Gus "swapping study"

I wanted to upload some pictures of Gus' hooves for a while now.

Gus was born and raised in Texas and for most of his first 4 years of his life lived on large pastures on ranches with horses, cattle, ponds and streams. He grew up a lot like a wild horse. He never wore shoes in his life. He also never had any injuries to speak of. I know this as he was owned by my sister, who bought him when he was a 2 cell embryo :-)! So between my sister and me, we know every day of Gus' life.

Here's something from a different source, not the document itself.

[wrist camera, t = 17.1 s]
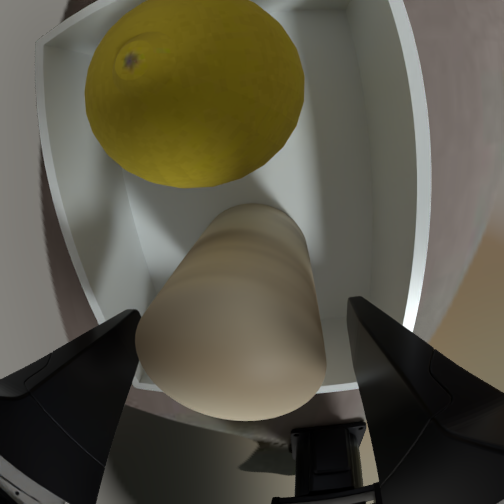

When he came to me in June of 2009, NW Indiana, temperate climate, I had no idea that I could have done my own personal "brumby swap" study, observing how Gus hooves would respond to the sudden change in environment, from dry, hard and rocky ground 24/7 on search for food, to soft, wet and sandy with hay available 100% of the time (plus limited grazing). Unfortunately, I knew not much about hooves back then. Gus was incorporated in Molly's trimming schedule, which was every 8-10 weeks trimming by a professional farrier. Unfortunately, I have only very few pictures of Gus feet when he first arrived. And these pictures were not dedicated hoof pictures. They just happened to show the hooves in some meaningful way.

August 2009

August 2009

I think what is pretty obvious from these pictures is that within 8 weeks Gus hugely overgrew his walls and bars above sole level. Also nice to see on the picture above is that even the sandy environment allows for some wear, in Gus' case, he wears the lateral toe and wall more than the medial. This is caused by his conformation and the fact that he rolls over his lateral side. This is 100% normal. Nowadays, since I understood that natural asymmetry of the hoof I am integrating this feature in my trim, so that Gus does not have to wait for 3-4 weeks until he would be able to wear this hoof in this way. I am now maintaining (to a certain degree!!) this natural asymmetry.